There really is no reason for me to be pushing it; if Bernie wants to stay a ghost, that’s his prerogative. It’s just this thing inside me, this instinct I’ve buried for so long, tells me I should be helping him. In a very odd way, I feel bound to that duty like a doctor to their socratic oath, as if I left Bernie’s spirit to wander the Earth aimlessly I would be causing him intentional harm.
“Walk with me?” I ask.
We fall in comfortable silence as we slowly make our way to the other side of the beach. Bernie looks at the damp sand, where my feet leave an imprint, but his don’t.

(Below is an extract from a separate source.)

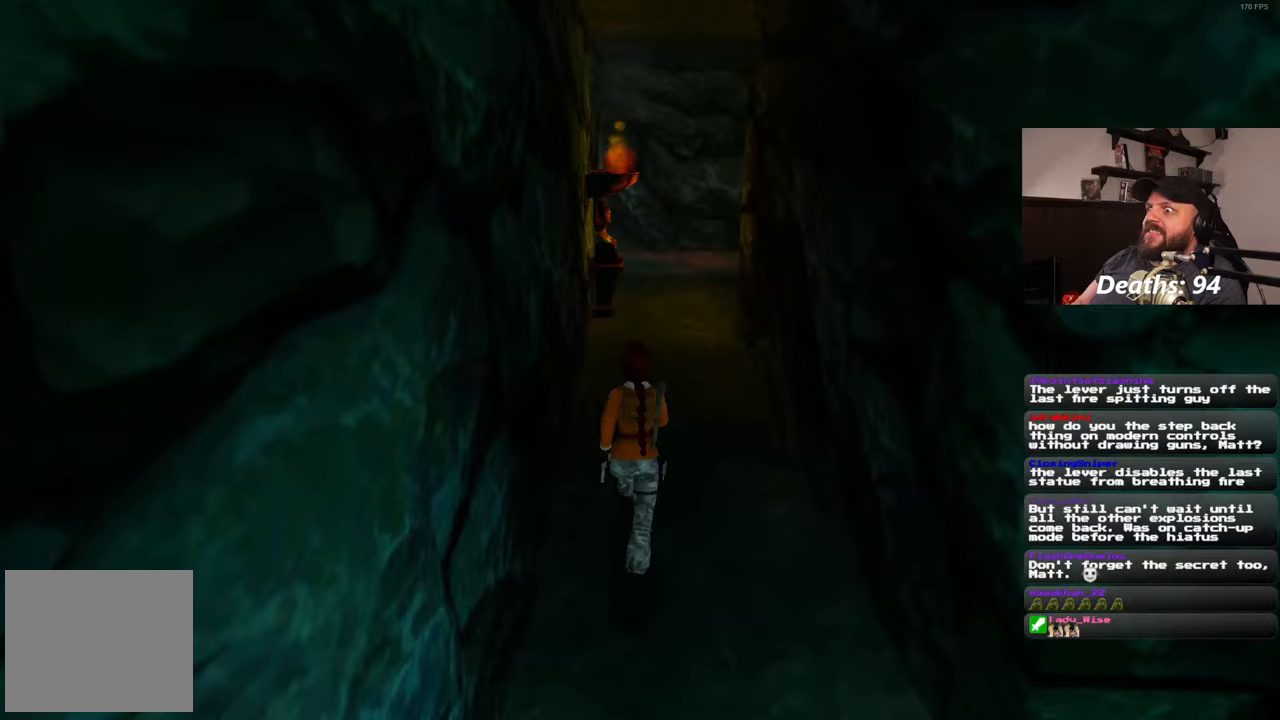
{"buttons": [], "left_stick": "up", "right_stick": "center", "events": [[67, "L3", "down"], [183, "L3", "up"]]}
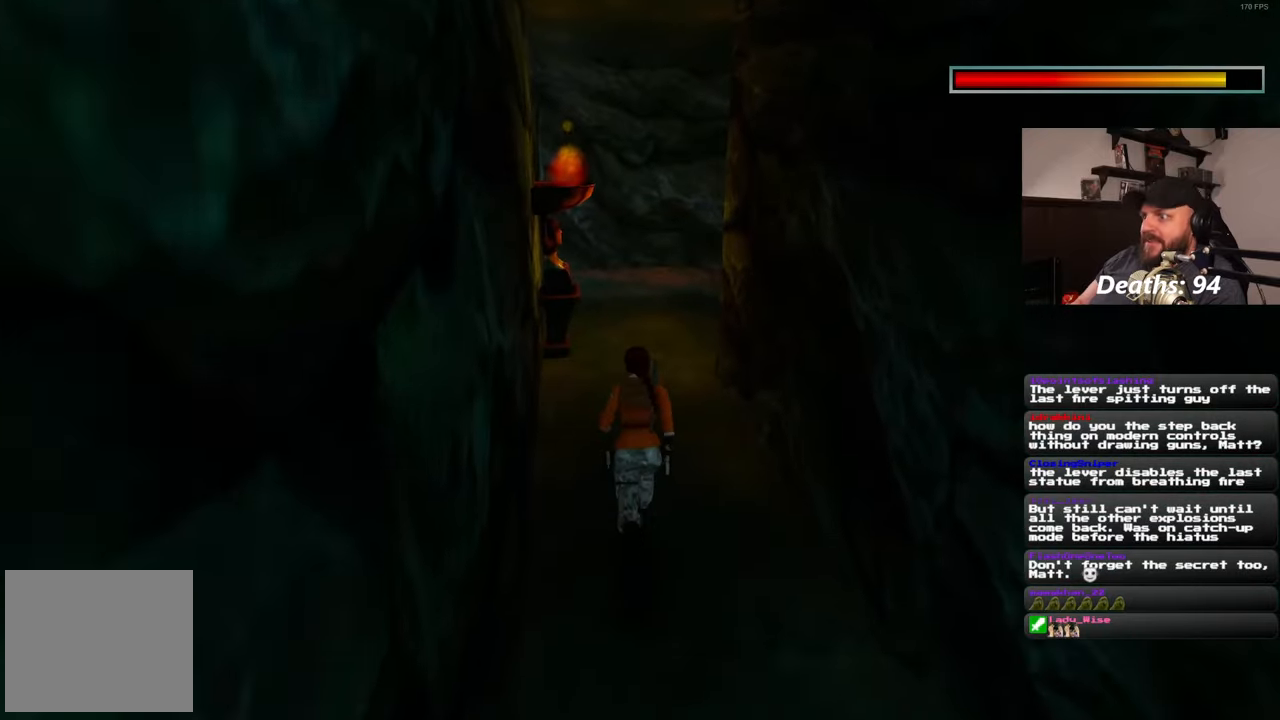
{"buttons": [], "left_stick": "up", "right_stick": "center", "events": []}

“I tried to go through,” he says after a minute of quiet. A shiver shakes his entire body like a leaf. “There’s… things on the other side of the door.”
“What kind of things?”
“They’re… creatures… monsters…”
My eyes widen. I have a pretty good idea of what kind of monsters he’s talking about. I halt, and Bernie follows suit, turning toward me. “Describe these creatures to me.”
He looks off in the distance. “I… I only took a quick look, to be honest. They’re massive, at least seven-foot tall. They have long claws, and their eye glow.”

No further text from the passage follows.